A caseworker will arrange with the parties dates for the resumption of this hearing before me.
August 29, 2003
William J. Renahan
Arbitrator
Date
Neutral Citation: 2003 ONFSCDRS 129
FSCO A02-000004
FINANCIAL SERVICES COMMISSION OF ONTARIO
BETWEEN:
DEXTER HOWARD
Applicant
and
STATE FARM MUTUAL AUTOMOBILE INSURANCE COMPANY
Insurer
ARBITRATION ORDER
Under section 282 of the Insurance Act, R.S.O. 1990, c.I.8, as amended, it is ordered that:
- The hearing will be resumed before me on a date to be arranged by the Commission.
August 29, 2003
William J. Renahan
Arbitrator
Date
Footnotes
- The Statutory Accident Benefits Schedule — Accidents Before January 1, 1994, Regulation 672 of R.R.O. 1990, as amended by Ontario Regulations 660/93 and 779/93.

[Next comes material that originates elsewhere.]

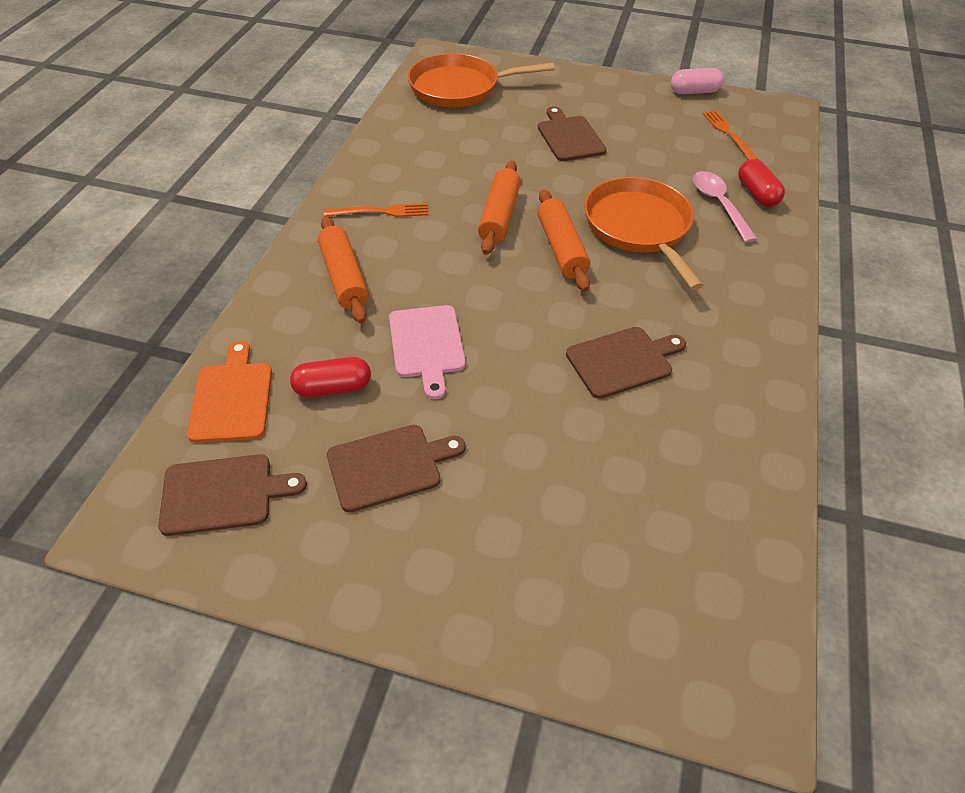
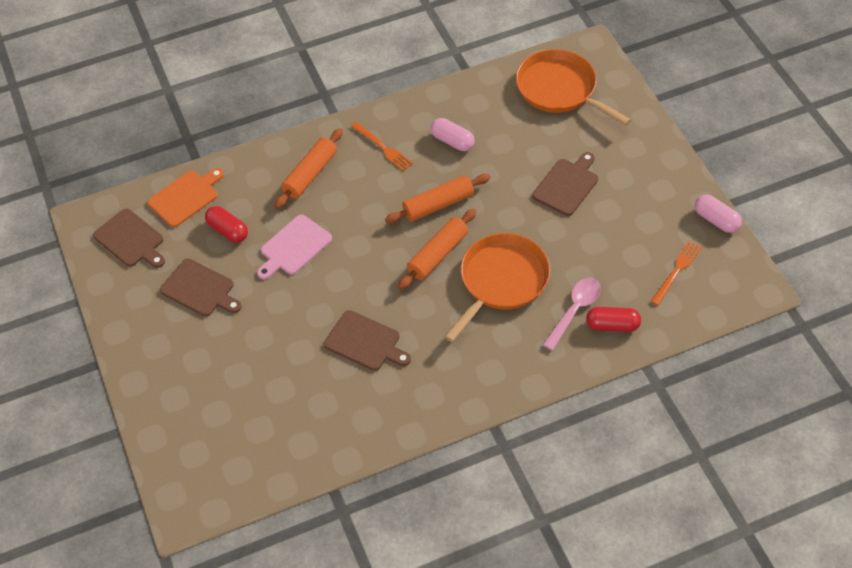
camera: 55 degrees right, 5 degrees up
(434, 168) = (452, 141): none -> pink capsule
(756, 194) = (612, 325): red capsule -> red capsule turned 60 degrees clockwise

- (FSCO P99-00012, November 9, 1999)
- [1999] O.J. No. 2927
- Despite his inability to work at Howard Johnson's, he was not entitled to further weekly income benefits once he returned to Becker's because, by operation of section 15 of the Schedule, his income from Becker's reduced any weekly income benefit to zero.
- (FSCO P00-00011, November 28, 2001).
- 1978 CanLII 1622 (ON HCJ), 20 O.R. (2d) 728
- [1994] O.J. No. 2235, October 6, 1994.
- (FSCO A00-000133, July 20, 2001)
- The Statutory Accident Benefits Schedule - Accidents on or Between June 22, 1990 and December 31, 1993, Regulation 672 of R.R.O. 1990, as amended.